2. EIDL loans offer up to $ 2 million for working capital needs such as fixed debt and payroll. You apply for an EIDL loan on the SBA website www.sba.gov/disaster. The interest rate is 3.75% for businesses and 2.75% for non-profit organizations with a possible term of 30 years. There is an automatic one-year deferral on repayment so that the first payment is not due for a full year, although interest begins to accrue at the time of disbursement.
3. If you are applying for an EIDL loan, you can apply for a $ 10,000 grant for working capital. Do not forget to check the box for the grant application! The requirements for the application have also been reduced and no additional documentation such as income tax returns or personal financial statements are required when submitting the application. The SBA claims that you will receive this grant within three days whether or not you ultimately qualify for a loan. Again, this is a grant that does not have to be repaid.
4. PPP loans provide up to $ 10 million. You should apply for this loan from an SBA certified lender starting April 3. The SBA will certify additional banks to meet demand, but it could take several weeks. You can calculate the amount to which you are entitled by multiplying by 2.5 your average salary costs for all employees up to $ 100,000 of salary per employee.
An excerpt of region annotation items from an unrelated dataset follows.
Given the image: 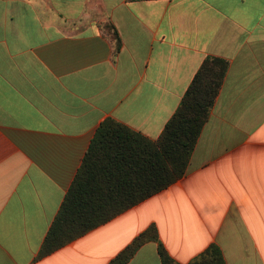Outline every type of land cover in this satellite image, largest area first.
Wrapping results in <instances>:
<instances>
[{
    "label": "crops",
    "instance_id": "obj_1",
    "mask_svg": "<svg viewBox=\"0 0 264 264\" xmlns=\"http://www.w3.org/2000/svg\"><path fill=\"white\" fill-rule=\"evenodd\" d=\"M208 58L229 66L185 176L38 259L101 124L157 140ZM153 226L178 264H264V0H0V264H110Z\"/></svg>",
    "mask_w": 264,
    "mask_h": 264
},
{
    "label": "trees",
    "instance_id": "obj_2",
    "mask_svg": "<svg viewBox=\"0 0 264 264\" xmlns=\"http://www.w3.org/2000/svg\"><path fill=\"white\" fill-rule=\"evenodd\" d=\"M101 28L118 53L122 44L115 26L107 22ZM228 66L224 59L205 60L157 140L115 120L101 124L48 231L38 259L109 223L185 176ZM150 242L158 244L162 264H178L162 245L154 226L141 233L110 264H128L138 250ZM189 264H225V259L221 249L211 245Z\"/></svg>",
    "mask_w": 264,
    "mask_h": 264
}]
</instances>
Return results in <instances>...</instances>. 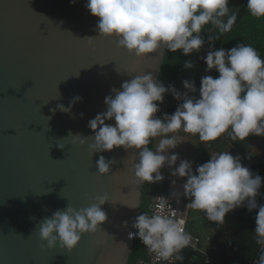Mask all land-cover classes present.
<instances>
[{"label": "water", "instance_id": "water-1", "mask_svg": "<svg viewBox=\"0 0 264 264\" xmlns=\"http://www.w3.org/2000/svg\"><path fill=\"white\" fill-rule=\"evenodd\" d=\"M97 22L87 0H0V264L128 262V234L142 212L143 183L131 171L138 157L123 148L90 154L87 125L123 82L148 73L158 80L167 49L136 58L115 38L97 36ZM75 96L70 114L57 108ZM70 134L87 140L73 144ZM101 155L115 161L107 175L97 172ZM101 195L107 219L94 234L82 235L70 253L42 247L43 218Z\"/></svg>", "mask_w": 264, "mask_h": 264}, {"label": "clouds", "instance_id": "clouds-1", "mask_svg": "<svg viewBox=\"0 0 264 264\" xmlns=\"http://www.w3.org/2000/svg\"><path fill=\"white\" fill-rule=\"evenodd\" d=\"M246 7L251 16L264 18V0H247ZM87 10L98 18L97 36L115 38L118 48L136 58L161 48L173 53L179 50L185 56L199 52L205 43L200 35L205 25L211 24L223 35L231 31L237 19L235 13L229 14V0H87ZM93 38L87 39L91 42ZM213 39L209 36V42ZM203 60L205 71L214 69L219 75L201 78L198 99L187 94L196 91L194 82L182 81L187 92L180 93L172 86L166 88L151 73L135 75L123 82L119 90L113 89V95L104 98L106 111L88 121L87 126L94 133L88 151L93 155L114 148L135 150L138 159L131 171L136 184L163 181L160 170L167 166L172 169L170 175L185 178L183 195L190 199L186 207L202 211L211 222L222 223L229 212L240 207L248 211L258 208L254 233L256 243L264 247V205L258 206L255 199L261 186L258 174L242 166L239 156L230 152L211 155L197 166L195 174L190 161L180 160L177 165L178 155H169L182 142L169 134L180 130L198 135L205 143L215 141L228 129L233 140L264 136V59L257 50L240 43L227 51L222 47L209 50ZM184 67L192 68L194 64L185 61ZM166 92L182 103L172 114L157 118L155 114ZM80 99L75 96L67 107L61 104L57 108L70 114ZM108 120H113L114 125L106 124ZM70 136L73 144L83 145L87 140L78 134ZM155 137L161 138L151 150L147 145ZM114 162L99 156L97 172L107 175ZM94 200L88 207L75 209L68 205L43 218L38 233L44 242L42 247L59 246L70 253L82 235L94 234L107 219L101 205L108 199L101 195ZM183 224V220L142 213L135 218L132 226L136 232L129 233V238L135 236L150 252L168 260L190 242ZM254 264H264V251Z\"/></svg>", "mask_w": 264, "mask_h": 264}, {"label": "trees", "instance_id": "trees-1", "mask_svg": "<svg viewBox=\"0 0 264 264\" xmlns=\"http://www.w3.org/2000/svg\"><path fill=\"white\" fill-rule=\"evenodd\" d=\"M235 4V5H234ZM247 0H229V14L235 13L237 16L236 22L233 25L230 32L219 35L218 30L214 28L211 24L205 25L202 29L200 35L203 37L205 43L199 52L191 53L188 56H185L181 51L175 53L166 50L165 58L163 65L161 67L158 81H160L166 88L172 86L176 91L180 93H185L187 90L183 87L182 81L188 80L194 82L196 91L187 92L190 97L199 98V88L200 80L202 74L206 69L203 57L207 54L209 50H216L218 48H224L226 51L236 46V37L232 35V32H240L242 26L238 24L242 22L246 30H251L252 35H254L253 48H255L262 59V53L260 52L261 48L264 47V39L260 41L256 38L258 31L264 30V21L255 20L252 21L253 17L245 18L249 14L247 7ZM230 7H232L230 9ZM225 21L227 17L223 18ZM262 23V24H261ZM247 27V28H246ZM256 27V28H254ZM254 28V29H253ZM261 31V32H262ZM260 32V33H261ZM219 35L218 39H215ZM209 36H212L214 39L209 42ZM185 61H191L194 64L192 68H185ZM218 73L213 69L209 73L205 71L204 76H212L213 78L218 77ZM182 103V100H177L173 98L171 92L166 93V108L165 113L172 114L176 107ZM160 105V104H159ZM157 118H163L164 115L160 116L159 111L155 114ZM181 135H185L182 130L178 131ZM188 136H191L189 133H186ZM197 136L198 144L196 148V155L198 160V165L207 162L210 158L207 147L200 141L199 136ZM194 135L192 136V138ZM261 137L264 139V136H255L250 135L247 138L241 140V144H237L230 149V154L234 157L240 153V162L242 166H245L250 169V171L256 175L258 174L261 177V186L259 188V194L256 196L257 205H264V162L250 166L242 158L243 155L249 153L250 149L247 144L248 141H251L255 138ZM154 138L150 140L148 147L151 150H154ZM143 194H142V213L150 215L151 212L148 209V205L151 203L152 196L158 193H167V184L166 181L158 183H143ZM179 195L177 194V197ZM258 208L248 211L246 207H240L232 212H229L222 223L217 225L216 231L210 236V245L211 248H207V256L204 252L201 251V243L198 244L197 249L189 247L196 254H199L203 259L204 264H247V259L252 258L256 251L258 244L256 243V235L254 233L255 229V217L257 214ZM221 225V226H220ZM179 255V254H178ZM178 257V256H177ZM148 253L145 249V246L141 243L139 239L132 241L131 251L129 253V258L127 264H140V261L147 260ZM183 264V263H180Z\"/></svg>", "mask_w": 264, "mask_h": 264}, {"label": "crops", "instance_id": "crops-1", "mask_svg": "<svg viewBox=\"0 0 264 264\" xmlns=\"http://www.w3.org/2000/svg\"><path fill=\"white\" fill-rule=\"evenodd\" d=\"M230 133H231V129H228L224 134H222L219 137V139H216L215 141H211V142H207V143L203 142V144L207 147V151H208L209 156H211L213 154H218L221 152H229L233 146H236L237 144H241V140L240 139L233 140L231 138ZM220 139L222 140V142H225V143H223L224 146L221 144L222 142H219ZM197 144H198V140L196 139L193 141L192 149H190L191 153L196 152ZM247 146L250 149V151H249V153L243 155L242 158L247 162L248 165L254 166V165H257V164L264 162V139L263 138L258 137V138L251 140V141H248ZM241 155L242 154L238 153L236 156H239V158H240ZM193 157H194V159H191V160L189 159V161L191 163H193V165H191V166H192L193 173L195 174V169L198 166V163H197L198 160H197L196 154H195V156L193 155ZM161 174L164 176V180L166 181V184L168 187L166 190L167 193H170L171 195H173L176 198L177 202L179 204H182L185 201V200H183V201L181 200V197L183 196L182 185L185 183V178H182V179L179 178L178 179V177H175L176 178V180H175V178H172L169 174L165 173V171H162ZM173 181L175 183H173ZM170 184H173L174 186L171 187ZM169 185H170V187H169ZM177 194L179 195L178 197H177ZM184 203L187 204L186 202H184ZM185 209H186V215H187V230L189 232L193 233L188 228V220H189L190 212L192 209H190L186 206H185ZM195 212L198 215H202V220L205 222V225L203 223V228L201 227V231H202L201 234L193 233L202 239L200 250L203 251L205 254L208 251L207 248H211V245L209 242L210 236L216 231V229H217L216 227H217V225H219V223L209 221L202 211L195 210ZM178 256H182L183 259L182 260L177 259L175 264H180V263H183V264H204L201 256H199V254H196L189 247L182 249L179 252Z\"/></svg>", "mask_w": 264, "mask_h": 264}, {"label": "built area", "instance_id": "built-area-1", "mask_svg": "<svg viewBox=\"0 0 264 264\" xmlns=\"http://www.w3.org/2000/svg\"><path fill=\"white\" fill-rule=\"evenodd\" d=\"M184 199H188V198H186L183 195L181 197V200L183 201ZM185 206L186 204L184 202L182 204H179L173 195L169 193H159L153 197L151 214L149 216L158 214L166 217H171L175 220H183L184 221V224L182 225L183 231L191 237L187 247L197 249L198 244L202 242V239L199 236L187 230V215H186ZM135 232L136 231L129 233H135ZM128 238H129V234H128ZM129 239L135 240L138 238L133 236V238H129ZM145 249L148 253V259L140 261V264H175L177 260V256L179 254V252L174 253L173 256L170 257L168 260H163L155 253L150 252L146 246ZM261 251H264V247L258 244L255 255L252 258L247 259V264H254V262L258 260ZM205 256H207L206 253Z\"/></svg>", "mask_w": 264, "mask_h": 264}, {"label": "rangeland", "instance_id": "rangeland-1", "mask_svg": "<svg viewBox=\"0 0 264 264\" xmlns=\"http://www.w3.org/2000/svg\"><path fill=\"white\" fill-rule=\"evenodd\" d=\"M235 5V4H234ZM232 7H230V9H231ZM251 15H250V13L247 15V16H245V18L247 19V18H249ZM251 17H253V16H251ZM255 20H260V21H264V18H255V17H253V19H252V21H255ZM244 21V20H243ZM240 22L239 24H238V26L239 25H241L242 26V30L240 31V32H238L237 30H236V32H232V35L233 36H235L236 37V44H240V43H243V44H245V45H250V46H254L253 45V40H254V35H252V32H251V30H246L245 28H244V25L245 24H243L244 22ZM262 24V23H261ZM246 26V25H245ZM247 28V27H246ZM254 28H256V27H254ZM253 28V29H254ZM262 31V30H261ZM261 31H258L257 30V34H255L256 35V38L258 39V40H260V41H263V39H264V30L261 32ZM261 32V33H260ZM253 41V42H252ZM260 52L262 53V57H264V47L263 48H261V50H260ZM207 73H209V72H207ZM204 75H205V71H204V74H202V77H204ZM177 108V107H176ZM161 116V115H160ZM184 134L185 135H181L179 132H176V133H170L169 135L171 136V135H175V136H177V137H179L180 138V140L182 141L181 143H179V145L175 148V149H173V150H170V152H169V155H171V154H173V153H175V154H177L178 155V160H177V165L179 164V162H180V160H187V161H189V159L191 160V159H194V157H193V155L195 156V154H196V152H192L191 153V151H190V149H192V147H193V141L194 140H196L197 139V136L195 137V135H194V137L192 138V134H190L191 136H188L185 132H184ZM161 137H155L154 138V150H155V147H156V145L158 144V142H159V139H160ZM219 139V138H218ZM219 142H222V140L220 139L219 140ZM223 143H225V142H222L221 144L223 145ZM195 144V143H194ZM224 146V145H223ZM191 165H193V163H191ZM176 165H173V168L175 167ZM161 172L162 171H165V173H167V174H169L170 175V173H171V171H172V169H170V168H168L167 166H165L164 168H162L161 170H160ZM172 178H175V176H172V175H170ZM179 179V178H178ZM182 179V178H181ZM180 179V180H181ZM175 180H176V178H175ZM171 185V187L172 186H174L173 184H170ZM170 185H169V187H170ZM168 188V187H167ZM169 192V191H168ZM203 223H204V225H205V222L202 220V215H198L196 212H195V210H191V212H190V216H189V220H188V228L193 232V233H199V234H201V227L203 228ZM205 231V230H204ZM206 232V231H205ZM186 248V247H185Z\"/></svg>", "mask_w": 264, "mask_h": 264}]
</instances>
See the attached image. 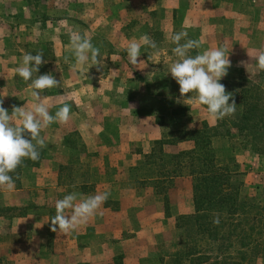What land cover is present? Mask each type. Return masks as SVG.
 Wrapping results in <instances>:
<instances>
[{
  "label": "crops",
  "instance_id": "1",
  "mask_svg": "<svg viewBox=\"0 0 264 264\" xmlns=\"http://www.w3.org/2000/svg\"><path fill=\"white\" fill-rule=\"evenodd\" d=\"M6 2L0 0V5ZM130 3L133 8L144 6L152 12L171 11L175 23L179 22L174 13L188 6L186 10L196 12V19L187 22L192 27L207 20L214 23L204 40L207 49L222 46L229 52L231 67L226 78L259 76L263 72L257 67L256 57L264 50V0H130ZM134 18L129 16L127 23H120L125 31L133 26L130 22ZM221 23H231V32L227 34ZM3 32L4 25L0 23V99L3 104L12 103L15 95L19 97L17 106L30 108V81L15 82L11 80L12 74L9 77L3 52L12 48H5ZM137 32H129L131 36L124 39L125 51L129 40L140 37H136ZM213 32H221L220 40H214ZM107 39L114 49L118 48L120 40L114 36ZM52 40L54 56L59 61L39 69L36 75L51 73L59 81L58 87L42 91V100L50 105L53 115L68 103L70 119L54 122L41 131L46 145L44 158L38 165L25 166L13 189L0 190L4 204L9 207L32 204L31 215L24 212L8 221V250L29 251V246L18 247L17 241L22 239L25 245H32V264H170L168 259L177 260L184 248L176 218L194 212L192 179L185 175L176 177L165 192H160L155 185L164 184L165 176H156L154 188L148 189L147 195H140L137 190L139 183L149 184L151 178L137 181L134 162L151 154L150 143L160 140L161 134L154 117L148 114L147 105L132 99L136 89L131 80L134 65L124 52L125 66L118 68L115 60L120 56L118 51L108 68L93 65L86 72L87 69L74 67L68 39L52 37ZM141 52L138 60H142L140 66L144 67L146 53ZM113 53L108 60H113ZM82 76L84 80L89 76L92 84L83 82ZM188 144L189 141L167 144L163 151L175 152ZM252 148L237 157L242 167L240 181L254 189L264 173L259 151ZM249 156L253 157L251 163ZM104 191L110 193L107 201L86 225L67 234L51 230L56 200L70 192L87 197Z\"/></svg>",
  "mask_w": 264,
  "mask_h": 264
},
{
  "label": "rangeland",
  "instance_id": "2",
  "mask_svg": "<svg viewBox=\"0 0 264 264\" xmlns=\"http://www.w3.org/2000/svg\"><path fill=\"white\" fill-rule=\"evenodd\" d=\"M5 1L7 2L4 6L0 5V23L4 25V32L1 34H4V39L6 40L5 48H12L9 52L7 50L3 52L6 55L5 60L7 62L5 64L8 73H10L9 77L12 74L11 80L15 82L24 81L15 70L20 66L22 57L27 52H31L32 54L42 52L44 54L43 59L47 63L42 64L39 69L55 65L54 62L56 60L59 61V58L54 56L52 37L63 38V40L68 39L70 42V33L73 30L79 31L85 37H90L93 45L100 49L101 55L98 59L100 62H103L99 64L98 68H108L109 62L114 63L116 53H119L118 51L121 53L115 59L117 66L118 68L119 66H123V64L125 66L124 52L125 54L127 52L123 47L125 45L123 41L126 37L131 36L129 32L138 30L136 37L142 36L141 32H147L155 41L157 48H142L141 50H144V53H146V65L141 67L140 64L142 62H140L135 64L134 67L131 66V70L133 71L131 73L132 85H134V89L136 88L132 94V99L137 103L141 102L143 105H147L149 109L148 114L150 117H154L156 125L160 129L161 137L164 132L176 131L181 126L187 129H200L204 120L210 125L215 124L208 117L205 106L194 102L192 99L194 94H185V98H181L179 85L172 78L171 74L168 73L171 63L176 59L172 53V48L175 45L170 41V35L173 32L185 30L188 32V38L202 42L200 49L191 50L190 54L192 55L208 47L204 38L208 37L210 32H212V24L214 23H208L207 20L205 23H194V25L198 24V26L192 27L187 22L189 19H196V12L186 10L188 6L185 7L184 11L174 13V19H176V22H179L175 23L172 21L173 13L171 11L152 12L148 11L144 6L133 8L130 6V0H19V3L18 0ZM135 1L138 2L139 0ZM129 16L135 18L130 22L133 23V26L127 32L124 30L123 24L120 23H127ZM221 24L225 27L227 34L231 32V23ZM65 30L66 32L62 34ZM220 34L221 32H213L214 40H220ZM110 36H114L120 40L117 45L118 48L114 49V45L107 39ZM183 42L181 41V43ZM112 52H114L112 54L113 60H108L109 54ZM240 52L241 50L237 53L240 54ZM136 68L138 70H135ZM121 69L124 70V67ZM226 77L227 75L220 82L225 85L226 92L232 93L237 110L233 116H226L222 119L224 121L223 125H218V129L223 133L215 138L214 147L217 156L224 162H231L228 165L236 169V173L230 177V182L232 184L242 182L244 186V182L240 181L242 177L240 176L242 174L240 169L242 167L237 157V154L240 152L246 149H253L252 147L257 148L260 155V163L263 167L262 173H264V71L259 76L240 75L234 79ZM82 81L92 84L89 76L85 80L84 76H82ZM3 95L6 99L7 96ZM188 95L189 98H186ZM13 99L12 103L5 102L3 104V107L8 109L9 112L12 111L13 106H17L19 103L18 96L13 95ZM254 104L257 107L251 108ZM186 106L187 108H184ZM151 114L153 115L151 116ZM159 117L164 119L165 126L157 122ZM227 130H229V134L224 132ZM185 141H189L190 145L188 144L184 149L181 148V150H175V152L164 151L165 154H163L162 158H159L157 153L142 155L141 159H137L134 162L133 167L135 170L133 168V172L139 176L136 179L137 181H145L151 178V180L149 179L151 183L142 184L143 182H141V184L137 185L140 195H147L148 189L154 188L152 182L156 179V176H165V179L162 180L164 184L155 185L157 191H160V187L170 186L176 177L184 175L191 177L187 164L181 163L177 165L176 162L180 158H173L178 152L193 148L192 141ZM177 143L179 142L174 144ZM152 144L153 142L150 143V150ZM134 148L137 150L141 149L135 146ZM52 150L53 148H50V151ZM252 159L253 157H248L250 163ZM250 163L248 165H251ZM162 170H176V172L164 173V175L159 174L158 171ZM256 184L254 189L244 186L246 188L244 195H247V198H255L256 205L262 207L264 204V177L262 176L261 182ZM5 189L8 188L0 186L1 191ZM1 191L0 264H32V245H25L22 239H19L17 242L20 246L18 247L29 246L27 248L29 251L22 249L10 251L7 248L8 240L6 239V233H8L10 228V224H8L10 223L8 222L10 218L18 214L29 213L31 215L32 204H28L26 207L25 205L9 207L4 204ZM182 216L180 215L176 218V224L180 228L181 239L184 245V229L181 226L183 222ZM168 262L170 264H185L186 262L188 263V259L179 258L175 260L174 257L168 259Z\"/></svg>",
  "mask_w": 264,
  "mask_h": 264
},
{
  "label": "clouds",
  "instance_id": "3",
  "mask_svg": "<svg viewBox=\"0 0 264 264\" xmlns=\"http://www.w3.org/2000/svg\"><path fill=\"white\" fill-rule=\"evenodd\" d=\"M170 41L175 45L172 53L176 59L171 63L168 73L179 85L181 98H185V94H194V102L205 106L207 115L213 122L233 116L237 110L236 102L232 93L226 92L225 85L220 82L231 67L229 52L226 53L222 46H218L192 55L191 50L200 49L202 42L188 38L185 30L173 32ZM142 47L156 49L157 45L147 34L129 40L126 52L131 64L142 61L138 60ZM70 49L75 61L74 67L87 69L88 72L90 66H99L100 49L93 45L90 37L73 30L70 33ZM43 55L42 52L25 53L20 66L15 70L25 82L30 81L31 107L14 106L9 112L3 107V99H0V186H6L9 190L15 186L10 173L25 158L32 161L40 158V149L46 146L41 131L54 122L64 123L70 119L71 108L68 103L60 106L53 115L49 110L50 105L42 100L43 90L59 85V81L51 73L36 75L40 66L47 63ZM256 60L258 69L264 71V50L259 51ZM109 195L108 191L87 197H82L78 192L64 195L55 202L56 214L50 219L51 230L67 234L86 225ZM213 223L218 224L219 217L214 218Z\"/></svg>",
  "mask_w": 264,
  "mask_h": 264
},
{
  "label": "trees",
  "instance_id": "4",
  "mask_svg": "<svg viewBox=\"0 0 264 264\" xmlns=\"http://www.w3.org/2000/svg\"><path fill=\"white\" fill-rule=\"evenodd\" d=\"M157 122L165 124L162 117ZM223 122L219 120L210 125L204 120L200 129L181 126L176 131L164 132L160 140L153 142L151 154L157 153L159 158L165 154L164 144L193 142L192 149L173 156L180 158L177 165L186 163L189 168L194 205L193 213L182 216L185 242L177 258L188 259L189 264H264V204L258 207L255 198H247L242 182H230L236 169L228 165L231 162L220 159L214 147L215 138L223 133L218 129ZM224 132L229 134V130ZM44 153L43 147L37 161L24 159L10 173L15 183L19 182L22 169L38 165ZM174 172L176 170L158 171L162 175ZM168 187H160V191ZM216 217H219L218 224L213 223Z\"/></svg>",
  "mask_w": 264,
  "mask_h": 264
}]
</instances>
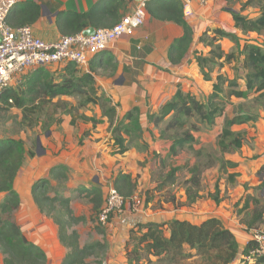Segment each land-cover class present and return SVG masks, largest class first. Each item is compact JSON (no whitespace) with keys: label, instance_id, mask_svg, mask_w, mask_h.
I'll use <instances>...</instances> for the list:
<instances>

Independent entrepreneurs are not included in this calculation as they can apply for their own PPP loans.
5. Once the loan is secured, you track all these expenses for 8 weeks. After this time, you must return to the lender and document them. They will review and, if acceptable, write off the portion of the loan used for expenses (i.e. it becomes a grant that you don’t have to repay). If you downsize during this period, they will reduce the discount proportionally to the reduction (i.e. if the payroll is reduced by 25%, the discount is reduced by 25%).
6. For the loan part do not forgiven, the interest rate is 1% for a term of two years. Interest accrues from the start of the loan, but there is a 6 month deferral on the first payment and no prepayment penalty.
7. If you received the EIDL grant of $ 10,000, it will be subtracted from the amount of the rebate. All previous EIDL loans can be incorporated into new PPP loans.
8. The SBA waives the previous requirement to have additional credit options, as well as the need to apply for additional credit and not secure it before applying for these loans – the “Credit Test Elsewhere”. The SBA will also be lenient if you have a bad credit rating and are considering future loss of income more than the ability to repay.
9. The SBA waives the obligation to secure the loan with real estate or personal collateral, and the review of personal financial statements.
ten. Apply to sba.gov/funding-programs/disaster-assistance.
Regulations are still evolving when it comes to these loans, so stay tuned for updated information. The bottom line is that the SBA tries to reduce the requirements as much as possible, grant and loan as much money as possible, and provide more lenders to administer these loans. There is a cap on this round of funding, so apply today.
I am a lawyer and president of Global Vision Communication, an agency specializing in strategic communications, marketing and advertising for professional associations, nonprofits, coalitions and businesses. I specialize in small business policy and have led small business awareness campaigns for large organizations such as Visa, MasterCard, US Chamber of Commerce, and US Department of Commerce. I am a writer, a member of a creative think tank, and an expert in communication and business strategy. I am a sought-after speaker at business events on Marketing and Communications, both inside and outside the Beltway. I am also the author of two novels, An Animal Cries and God in Hell’s Kitchen.